Aktivis 77/78: Omnibus Law ‘Pesanan’ Investor

Safari
Aktivis 77/78: Omnibus Law ‘Pesanan’ Investor
Aksi penolakan Omnibus Law

Jakarta, HanTer-- Rancangan undang-undang Omnibus Law Cipta Kerja menimbulkan reaksi beragam dari sejumlah kalangan. Ada yang setuju dan mendukung,tidak sedikit yang menentang atau menolaknya, terutama di kalangan buruh atau pekerja.

Dalam acara diskusi yang diselenggarakan Pergerakan Rakyat Militan Barisan Oposisi (Prambos) disimpulkan, Omnibus Law adalah salah satu metode atau siasat mengubah UU, dari 60 UU sekitar 1600 pasal dijadikan satu.

Fokusnya untuk kepentingan Investor semata, konon merupakan pesanan,  Investor memberikan janji jika UU Omnibus Law (UU OBL) diselesaikan mereka akan investasi ratusan triliun rupiah. Namun soal jumlah investasi ini tidak ada jaminan.

Demikian kesimpulan diskusi Prambos yang disampaikan Elyan V Hakim, aktivis 77-78 dan Syafril Sjofyan sebagai anggota Presidium dan Pengamat Kebijakan Publik, sekaligus aktivis Pergerakan 77-78, Jumat (6/3/2020).

Elyan dan Sjafril menyebutkan, dari proses munculnya UU tersebut sangat tertutup, tidak transparan dan tidak parsipatif. “Jangankan masyarakat bahkan pejaba eselon 1 dan 2 setingkat Dirjen sama sekali tidak mengetahui. Bahkan jika ada Dirjen .yang terkesan tidak mendukung ditegur akan dipindahtugaskan,” kata Sjafril

Menurut Elyan dan Sjafril, Presiden Jokowi menekankan bahwa UU ini tanggung jawab dia, dan menugaskan Menko Maritim dan Investasi Luhut Panjaitan mengawal sepenuhnya, Menkopolhukam Mahfud MD dibidang hukum, dan Menko Perekonomian Airlangga Hartarto mengawal dibidang politik dan DPR. Disamping BIN dan Kapolri juga mendapat tugas memonitor.

“Terkesan UU ini ada "pemaksaan" dan harus jadi dalam target 100 Hari.
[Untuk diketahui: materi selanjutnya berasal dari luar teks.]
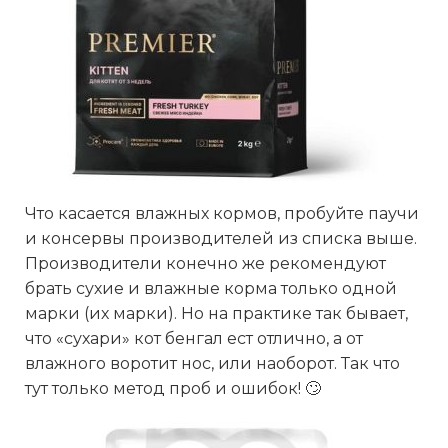
Что касается влажных кормов, пробуйте паучи
и консервы производителей из списка выше.
Производители конечно же рекомендуют
брать сухие и влажные корма только одной
марки (их марки). Но на практике так бывает,
что «сухари» кот бенгал ест отлично, а от
влажного воротит нос, или наоборот. Так что
тут только метод проб и ошибок! 🙄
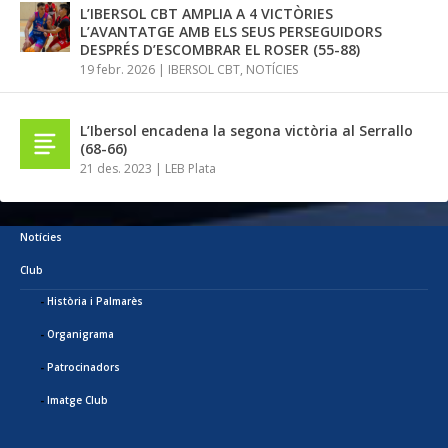
L’IBERSOL CBT AMPLIA A 4 VICTÒRIES
L’AVANTATGE AMB ELS SEUS PERSEGUIDORS
DESPRÉS D’ESCOMBRAR EL ROSER (55-88)
19 febr. 2026
|
IBERSOL CBT
,
NOTÍCIES
L’Ibersol encadena la segona victòria al Serrallo
(68-66)
21 des. 2023
|
LEB Plata
Notícies
Club
Història i Palmarès
Organigrama
Patrocinadors
Imatge Club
Sesuai janji Menteriu Luhut sewaktu melapor ke IMF/ Bank Dunia. Kesan lain adalah "memanjakan" kalangan Pengusaha/Pebisnis sehingga kalangan ini sepenuhnya akan mendukung,” ujar Elyan.

Disebutkan, UU Omnibus Law yang idak partisipatif dan tidak transparan tersebut, sangat top down, dengan kekuatan yang luar biasa memberi tekanan. “Pokoknya harus jadi yang menghalangi sikat, dengan hal ini memang timbul kecurigaan masyarakat UU ini untuk kepentingan siapa,” sebut Sjafril.
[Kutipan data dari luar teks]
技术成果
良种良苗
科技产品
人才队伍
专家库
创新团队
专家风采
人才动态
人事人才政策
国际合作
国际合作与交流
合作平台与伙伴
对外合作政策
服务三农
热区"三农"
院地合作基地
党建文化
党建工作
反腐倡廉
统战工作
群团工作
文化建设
Sjafril dan Elyan mengemukakan, alasan Pemerintah bahwa dengan Omnibus Law   akan meningkatkan pertumbuhan Ekonomi, daya beli masyarakat dan daya saing investasi,   masih sangat diragukan dan tidak ada jaminan.  Masa Pemerintahan SBY tanpa UU ini, pertumbuhan ekonomi bisa mencapai 6.5%, di era Gus Dur tim ekonomi bisa meningkatkan pertumbuhan dari -3,5% menjadi +4% meningkat 7.5% dalam waktu 21 bulan. 

“Daya Beli Masyarakat akan meningkat jika Masyarakat punya spending money, dgn penghasilan yang memadai, tanpa dibebani berbagai pajak remeh temeh, dan pencabutan subsidi sehingga listrik, Gas, BBM serta BPJS menjadi naik,” kata Elyan. 

Prambos mengajak berbagai komponen bangsa untuk bersama-sama bergerak, memberikan masuka, mengkritisi UU Omnibus Law kepada DPR RI tentang substansi/pasal-pasal yang akan membahayakan kepentingan masyarakat, karena kepentingan UU adalah untuk masyarakat bukan hanya kepentingan satu golongan kalangan investor, pemodal, dan pebisnis semata.